# Exercise objective
From the line containing "1) green wrapped roll [848,100,941,251]" down to the last line of the records below, copy every line exactly. Leave out everything before it.
[Data provided — start]
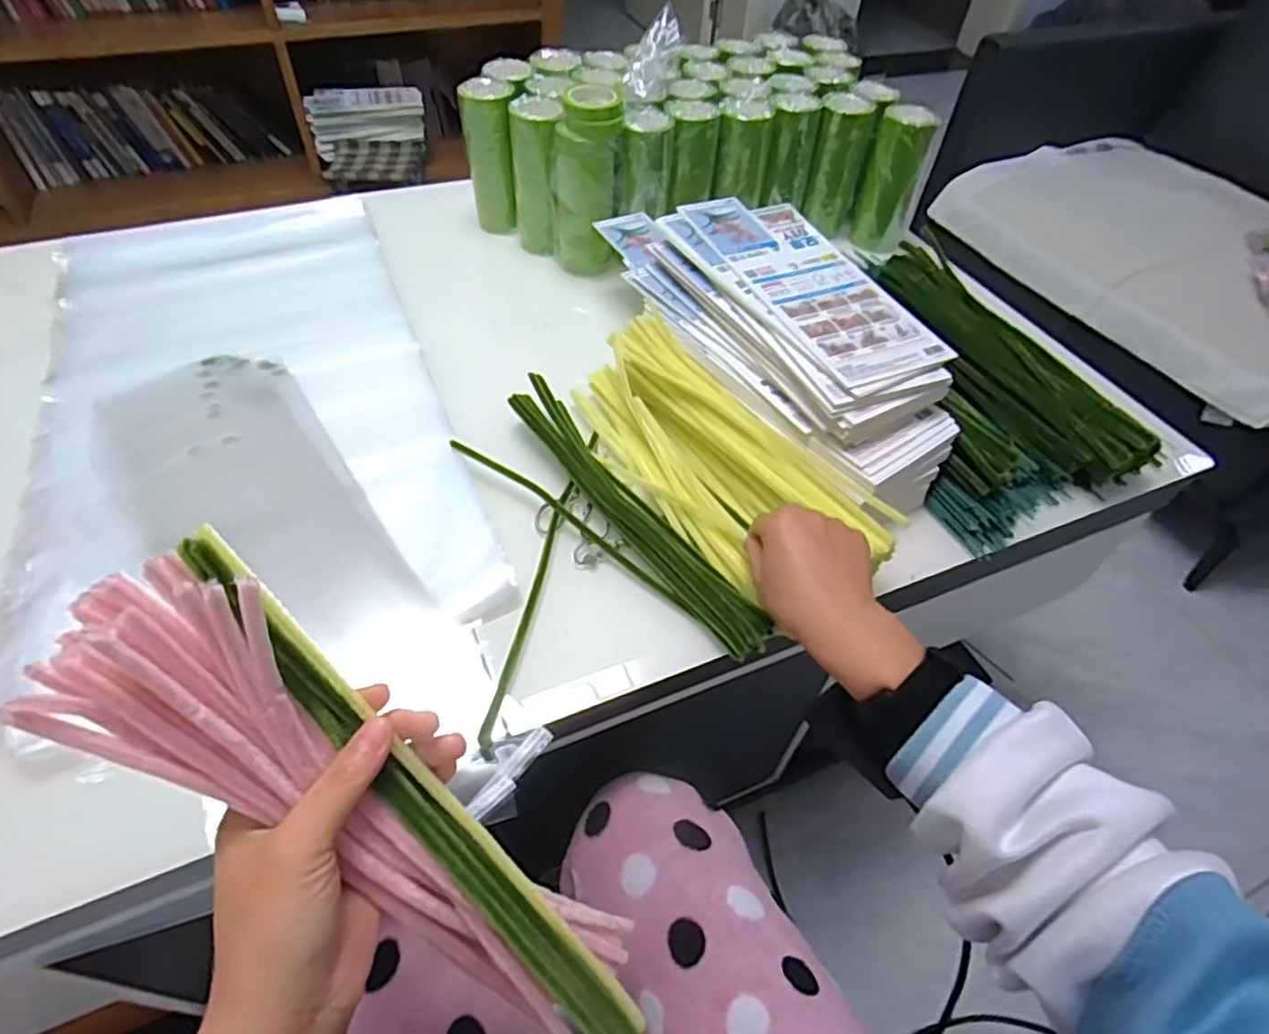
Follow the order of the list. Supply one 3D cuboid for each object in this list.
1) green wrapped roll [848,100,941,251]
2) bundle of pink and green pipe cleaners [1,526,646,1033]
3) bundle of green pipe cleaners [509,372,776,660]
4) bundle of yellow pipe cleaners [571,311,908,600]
[{"bbox_3d":[0.303,-0.398,0.815,0.061,0.143,0.056,2,51,-2],"label":"green wrapped roll"},{"bbox_3d":[-0.093,0.137,0.282,0.041,0.291,0.071,-11,33,47],"label":"bundle of pink and green pipe cleaners"},{"bbox_3d":[-0.003,-0.012,0.533,0.042,0.028,0.289,-29,58,-24],"label":"bundle of green pipe cleaners"},{"bbox_3d":[0.064,-0.051,0.558,0.119,0.063,0.297,-32,57,-26],"label":"bundle of yellow pipe cleaners"}]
[Data provided — finish]
# Response for this exercise
1) green wrapped roll [848,100,941,251]
2) bundle of pink and green pipe cleaners [1,526,646,1033]
3) bundle of green pipe cleaners [509,372,776,660]
4) bundle of yellow pipe cleaners [571,311,908,600]
[{"bbox_3d":[0.303,-0.398,0.815,0.061,0.143,0.056,2,51,-2],"label":"green wrapped roll"},{"bbox_3d":[-0.093,0.137,0.282,0.041,0.291,0.071,-11,33,47],"label":"bundle of pink and green pipe cleaners"},{"bbox_3d":[-0.003,-0.012,0.533,0.042,0.028,0.289,-29,58,-24],"label":"bundle of green pipe cleaners"},{"bbox_3d":[0.064,-0.051,0.558,0.119,0.063,0.297,-32,57,-26],"label":"bundle of yellow pipe cleaners"}]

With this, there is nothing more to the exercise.